『鉄人28号』『マジンガー Z』『機動戦士ガンダム』など、それぞれの時代で子どもたちを熱狂させてきした巨大ロボット。これほど多くのロボットアニメが受け入れられてきたのは、日本ならではといえるでしょう。
近年までのロボットアニメ約45タイトルで「巨大ロボットとは何か?」を考えていく展覧会が、横須賀美術館で開催中です。
横須賀美術館「日本の巨大ロボット群像」
巨大ロボットはもちろん空想の産物ですが、展覧会の冒頭では現実の世界に現れた巨大ロボットが紹介されています。
2009年、東京・台場の都立潮風公園に登場したガンダムの立像。全高18メートルという大きさはアニメの設定そのままで、アニメの中にいたガンダムのイメージが、現実世界へと広がりました。
第1章「日本各地で“現実化”した巨大ロボットたち」
日本における巨大ロボットアニメの嚆矢が、1963(昭和38)年にアニメ化された『鉄人28号』。ちなみに「巨大」ではないものの、初の国産テレビアニメ『鉄腕アトム』が放送されたのもこの年です。

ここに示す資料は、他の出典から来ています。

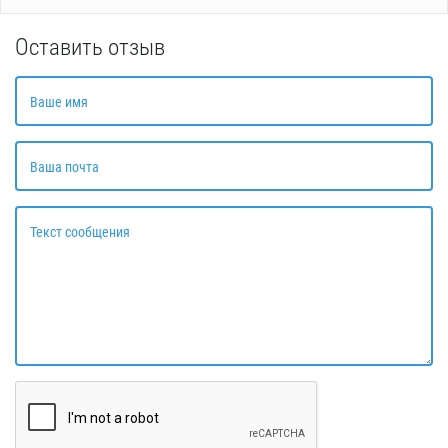
Оставить отзыв
Ваше имя
Ваша почта
Текст сообщения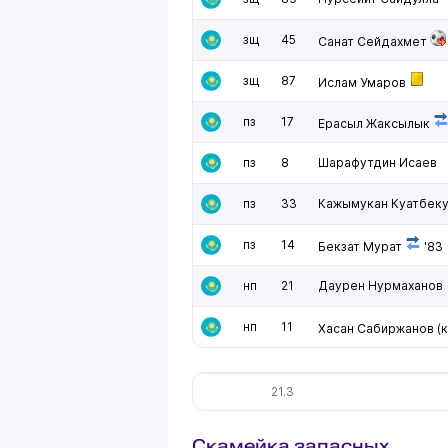
зщ
45
Санат Сейдахмет
зщ
87
Ислам Умаров
пз
17
Ерасыл Жаксылык
пз
8
Шарафутдин Исаев
пз
33
Кажымукан Куатбек
пз
14
Бекзат Мурат
'83
нп
21
Даурен Нурмаханов
нп
11
Хасан Сабиржанов
(к
21.3
Скамейка запасных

アニメ放送以降も、カラーアニメやCGを駆使した実写映画など、時代の流れにあわせて何度も映像化されています。
第2章「巨大ロボットの元祖「鉄人28号」の変遷」
巨大ロボットアニメの最初の黄金期が1970年代です。1972年末からTV放送された『マジンガー Z』の人気が沸騰。玩具展開と連動した子ども向けのロボットアニメが続々と制作されました。
ここでは特に卓越したデザインとアイデアで注目すべき巨大ロボット、5タイトルを中心に紹介。マジンガー Zは、頭部に操縦ユニットであるホバーパイルダー(後期はジェットパイルダー)が合体。ゲッターロボは3機のゲットマシンが合体ポジションを変えることで機能が変化します。

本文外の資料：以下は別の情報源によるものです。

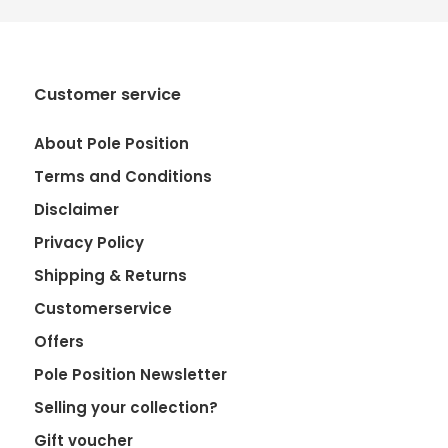
Customer service
About Pole Position
Terms and Conditions
Disclaimer
Privacy Policy
Shipping & Returns
Customerservice
Offers
Pole Position Newsletter
Selling your collection?
Gift voucher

第3章「搭乗、強化、合体、変形 ― 70年代巨大ロボットの想像力」
70年代を席捲したロボットアニメブームは一段落を迎えますが、1979年には『機動戦士ガンダム』が登場。ロボット型の兵器=モビルスーツで人間同士が争う独自の世界観で、放送終了後に発売されたプラモデルや劇場版映画も大ヒット。現在まで多くのファンに支持されています。
会場の床面には、物語の中で設定された等身大のガンダムが出現。足元から頭まで歩きながら、その大きさを実感してください。
第4章「ロボットが現実に「いる」世界 ― 「機動戦士ガンダム」」
1980年代には『機動戦士ガンダム』の影響を受けたアニメが次々に登場。ロボットの設定も、より緻密になっていきました。
そのような「らしさ」を追及する流れから、ロボットの大きさが小さくなっていったことは、あまり知られていないかもしれません。1970年代には100メートル以上のロボットもいましたが、この時代には人との対比がしやすい大きさに。リアルさの演出に一役買っています。
第5章「「大きさ」から巨大ロボットのリアリティを実感する」
空想の世界にいるロボットですが、内部のメカニックを示すことで、リアリティが向上します。『マジンガー Z』の番組エンディングに「内部図鑑」が使われたことを皮切りに、1980年代にはロボットの「内部メカ」にまつわる動きが加速していきました。
現在ではロボットのデザインは模型化(=製品化)をあらかじめ意識することは当たり前で、模型化の際に内部メカを含めて新たにデザインされることも頻繁に行われています。
第6章「ロボットの「内部メカ」、1980年代以降の大発展」
1980年代後半になると、巨大ロボットアニメは飽和状態になりますが、かつてのスーパーロボットを見直す動きや、現実離れしたデザインではあるものの、独自の世界をつくっているロボットなども登場しました。
ここでは1990年代に登場した5つのロボットアニメが紹介されています。
第7章「荒唐無稽なロボットたちの帰還 ― アニメ本来の楽しさとは?」
展覧会の最後は、巨大ロボットのとりこになった6人の識者たちへのインタビュー。「なぜ、巨大ロボットは二本足で歩くのか?」「なぜ、巨大ロボットには格納庫が必要なのか」などの問いに、映画監督、ゲーム・プロデューサー、建設機械メーカー社員などが、プロの目線で答えます。
最終章「巨大ロボットについて語る ― 60年の旅路の終わりに」
そもそも実物が存在しない巨大ロボットですが、アニメの資料だけで構成するのではなく、「実物大」のパネルでリアルさを感じてもらうなど、企画側の熱い思いも感じられる展覧会です。会場は撮影も自由。福岡市美術館からの巡回で、横須賀市美術館が最終会場です。